When a state contracts for garbage service, it does not run afoul of the Commerce Clause by dictating by contract where the contractor delivers the waste. See SSC Corp. v. Town of Smithtown, 66 F.3d 502, 510 [25 ELR 21513] (2d Cir. 1995) ("to the extent that a state is acting as a market participant, it may pick and choose its business partners, its terms of doing business, and its business goals — just as if it were a private party"), cert. denied, 516 U.S. 1112 (1996). Subdivision 5 applies only to the waste generated by public entities and does not reach beyond those parties who, like the Association's members, "are actually [28 ELR 21325] and freely dealing with the state in its business enterprise."5 Chance Management, 97 F.3d at 1112.

Because the state's actions here are performed as part of its role as a purchaser of waste disposal services, it is a mere market participant and the Commerce Clause does not apply. The state is, therefore, entitled to summary judgment in its favor on the Association's claims.

III. Conclusion

For the foregoing reasons, the decision of the district court is affirmed.

1. The Honorable Richard G. Kopf, United States District Judge for the District of Nebraska, sitting by designation.

2. The Honorable David S. Doty, United States District Judge for the District of Minnesota.
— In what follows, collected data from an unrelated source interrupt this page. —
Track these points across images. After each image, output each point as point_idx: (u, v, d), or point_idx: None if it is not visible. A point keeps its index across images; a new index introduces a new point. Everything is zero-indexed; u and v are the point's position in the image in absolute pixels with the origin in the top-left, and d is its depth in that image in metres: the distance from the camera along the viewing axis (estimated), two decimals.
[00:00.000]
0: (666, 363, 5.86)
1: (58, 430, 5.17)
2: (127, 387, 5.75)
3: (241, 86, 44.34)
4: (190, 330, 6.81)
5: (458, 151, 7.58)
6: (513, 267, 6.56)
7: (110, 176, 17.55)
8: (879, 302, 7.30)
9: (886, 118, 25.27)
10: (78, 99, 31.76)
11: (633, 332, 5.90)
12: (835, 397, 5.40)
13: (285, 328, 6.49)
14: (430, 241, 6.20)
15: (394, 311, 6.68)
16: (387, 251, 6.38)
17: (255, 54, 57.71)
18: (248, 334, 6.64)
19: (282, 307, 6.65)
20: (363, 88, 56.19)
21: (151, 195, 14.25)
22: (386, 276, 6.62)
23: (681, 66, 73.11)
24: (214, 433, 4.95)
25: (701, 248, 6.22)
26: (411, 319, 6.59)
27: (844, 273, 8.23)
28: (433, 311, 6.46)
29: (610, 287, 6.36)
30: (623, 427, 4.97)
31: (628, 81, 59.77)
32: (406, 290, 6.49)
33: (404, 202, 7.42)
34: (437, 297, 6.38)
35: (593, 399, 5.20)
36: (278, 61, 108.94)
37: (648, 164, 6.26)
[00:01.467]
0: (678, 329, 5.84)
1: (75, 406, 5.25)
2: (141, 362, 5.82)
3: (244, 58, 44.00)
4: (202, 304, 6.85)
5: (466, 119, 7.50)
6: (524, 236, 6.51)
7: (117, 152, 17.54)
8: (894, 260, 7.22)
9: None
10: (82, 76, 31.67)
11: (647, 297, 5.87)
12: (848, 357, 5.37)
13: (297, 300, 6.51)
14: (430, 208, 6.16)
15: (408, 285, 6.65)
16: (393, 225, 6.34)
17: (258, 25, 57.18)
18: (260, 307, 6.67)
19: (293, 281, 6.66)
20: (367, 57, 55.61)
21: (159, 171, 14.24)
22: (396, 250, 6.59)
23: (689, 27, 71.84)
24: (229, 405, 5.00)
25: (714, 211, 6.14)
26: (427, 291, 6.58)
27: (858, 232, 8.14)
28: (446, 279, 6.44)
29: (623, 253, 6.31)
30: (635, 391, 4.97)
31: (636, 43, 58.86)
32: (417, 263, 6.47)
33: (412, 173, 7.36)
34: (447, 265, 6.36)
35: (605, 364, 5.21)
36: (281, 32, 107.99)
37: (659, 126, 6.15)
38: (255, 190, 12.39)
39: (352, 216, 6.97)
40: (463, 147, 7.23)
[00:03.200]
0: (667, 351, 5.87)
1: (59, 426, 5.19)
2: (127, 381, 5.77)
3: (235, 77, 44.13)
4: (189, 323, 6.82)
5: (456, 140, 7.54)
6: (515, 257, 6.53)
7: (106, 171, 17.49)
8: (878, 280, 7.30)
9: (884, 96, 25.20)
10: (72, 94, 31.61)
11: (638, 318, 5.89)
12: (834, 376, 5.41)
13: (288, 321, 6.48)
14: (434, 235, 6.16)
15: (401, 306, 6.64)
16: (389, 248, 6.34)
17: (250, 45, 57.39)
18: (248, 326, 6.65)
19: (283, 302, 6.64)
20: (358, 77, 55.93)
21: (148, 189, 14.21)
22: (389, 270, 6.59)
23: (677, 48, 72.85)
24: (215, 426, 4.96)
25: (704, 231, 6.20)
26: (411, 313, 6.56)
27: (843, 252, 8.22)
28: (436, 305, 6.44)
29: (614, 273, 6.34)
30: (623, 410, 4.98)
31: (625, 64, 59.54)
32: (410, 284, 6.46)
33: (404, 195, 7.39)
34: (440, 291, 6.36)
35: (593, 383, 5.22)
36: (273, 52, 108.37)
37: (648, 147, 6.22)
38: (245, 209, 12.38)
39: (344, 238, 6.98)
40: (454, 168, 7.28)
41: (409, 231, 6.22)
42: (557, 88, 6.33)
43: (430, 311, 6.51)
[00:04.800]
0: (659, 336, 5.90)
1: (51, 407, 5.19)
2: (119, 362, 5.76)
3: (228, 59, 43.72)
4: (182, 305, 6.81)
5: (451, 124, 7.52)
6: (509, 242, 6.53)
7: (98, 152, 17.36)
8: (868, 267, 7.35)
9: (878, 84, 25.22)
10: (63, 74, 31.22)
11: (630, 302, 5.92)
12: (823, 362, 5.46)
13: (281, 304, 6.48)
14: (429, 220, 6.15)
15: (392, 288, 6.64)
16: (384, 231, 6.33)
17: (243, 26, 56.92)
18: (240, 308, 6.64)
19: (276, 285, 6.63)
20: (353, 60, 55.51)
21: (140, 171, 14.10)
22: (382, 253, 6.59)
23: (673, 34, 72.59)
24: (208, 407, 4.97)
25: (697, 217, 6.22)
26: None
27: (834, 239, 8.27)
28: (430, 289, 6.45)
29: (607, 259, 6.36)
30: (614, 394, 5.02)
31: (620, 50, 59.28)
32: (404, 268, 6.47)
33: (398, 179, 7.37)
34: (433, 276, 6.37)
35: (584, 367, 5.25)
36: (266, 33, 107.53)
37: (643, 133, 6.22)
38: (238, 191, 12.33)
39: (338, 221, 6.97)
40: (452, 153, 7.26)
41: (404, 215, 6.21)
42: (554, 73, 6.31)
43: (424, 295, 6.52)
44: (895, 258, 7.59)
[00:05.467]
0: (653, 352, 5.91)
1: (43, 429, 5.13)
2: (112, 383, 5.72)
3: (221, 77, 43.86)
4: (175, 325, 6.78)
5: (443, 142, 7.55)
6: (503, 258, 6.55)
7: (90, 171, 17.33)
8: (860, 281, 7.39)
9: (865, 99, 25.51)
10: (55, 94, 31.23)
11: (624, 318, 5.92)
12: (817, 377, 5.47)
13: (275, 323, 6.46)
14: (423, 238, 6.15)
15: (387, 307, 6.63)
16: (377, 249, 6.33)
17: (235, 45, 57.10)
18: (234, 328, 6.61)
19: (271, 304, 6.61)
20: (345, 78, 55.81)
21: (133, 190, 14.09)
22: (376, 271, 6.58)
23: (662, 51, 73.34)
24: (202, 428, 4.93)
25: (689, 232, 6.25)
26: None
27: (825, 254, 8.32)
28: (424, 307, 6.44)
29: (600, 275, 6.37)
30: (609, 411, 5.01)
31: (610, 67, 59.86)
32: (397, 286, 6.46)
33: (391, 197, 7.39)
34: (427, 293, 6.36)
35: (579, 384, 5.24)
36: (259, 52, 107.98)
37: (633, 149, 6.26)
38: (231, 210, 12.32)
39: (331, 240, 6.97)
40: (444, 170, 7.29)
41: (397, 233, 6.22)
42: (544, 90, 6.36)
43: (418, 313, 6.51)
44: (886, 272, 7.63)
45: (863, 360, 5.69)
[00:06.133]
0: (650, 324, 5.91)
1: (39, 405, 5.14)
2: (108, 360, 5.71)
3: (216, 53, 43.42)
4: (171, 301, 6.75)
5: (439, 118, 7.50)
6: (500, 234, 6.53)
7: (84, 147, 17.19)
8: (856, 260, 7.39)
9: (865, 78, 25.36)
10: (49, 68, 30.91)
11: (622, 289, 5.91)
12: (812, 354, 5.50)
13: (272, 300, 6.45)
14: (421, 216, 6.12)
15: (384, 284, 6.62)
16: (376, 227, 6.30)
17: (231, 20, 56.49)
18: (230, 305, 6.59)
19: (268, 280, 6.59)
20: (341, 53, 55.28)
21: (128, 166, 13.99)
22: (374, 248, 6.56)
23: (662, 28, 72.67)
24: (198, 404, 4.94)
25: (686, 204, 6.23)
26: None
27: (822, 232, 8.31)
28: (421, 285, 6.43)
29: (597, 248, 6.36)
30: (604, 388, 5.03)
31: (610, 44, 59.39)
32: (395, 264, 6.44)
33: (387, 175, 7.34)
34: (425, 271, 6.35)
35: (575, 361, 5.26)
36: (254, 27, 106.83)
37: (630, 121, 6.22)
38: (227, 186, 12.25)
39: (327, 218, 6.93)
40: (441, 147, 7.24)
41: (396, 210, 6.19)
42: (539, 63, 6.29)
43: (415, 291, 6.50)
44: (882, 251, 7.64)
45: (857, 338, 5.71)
3. These county plans must: (1) evaluate the waste generation habits of a county's population; (2) project the amount of waste that will be generated in the county over the next decade; (3) describe programs to assure that the county will meet statutorily-established recycling goals; and (4) analyze and propose environmentally preferred means of safely managing the county's projected waste stream. Minn. Stat. §§ 115A.46, 115A.551, subd. 6, 473.803, and 473.811.

4. The court also granted summary judgment sua sponte on the Association's claim under 42 U.S.C. § 1983, reasoning that the civil rights claim alleged no constitutional violation. That ruling has not been appealed.

5. The Association posits in a footnote to its brief that applying the market participant doctrine to subdivision 5 opens the door to allow counties to resurrect flow control over private generators by simply taking over garbage collection as a public function. Indeed, there is evidence in the record that the Tri-County Solid Waste Management Commission is contemplating just such a step. We are aware that at least one circuit court has held that this would be constitutionally permissible. See Sal Tinnerello & Sons, Inc. v. Town of Stonington, 141 F.3d 46 [28 ELR 21141] (2d Cir. Apr. 3, 1998). The Supreme Court has recently warned courts to "put aside the natural urge to proceed directly to the merits of [an] important dispute and to settle it for the sake of convenience and efficiency." Raines v. Byrd, 117 S. Ct. 2312, 2318 (1997). Accordingly, we expressly decline any comment on the propriety of a governmental entity assuming public control of all waste disposal within its borders in order to resurrect a previously unconstitutional flow control ordinance.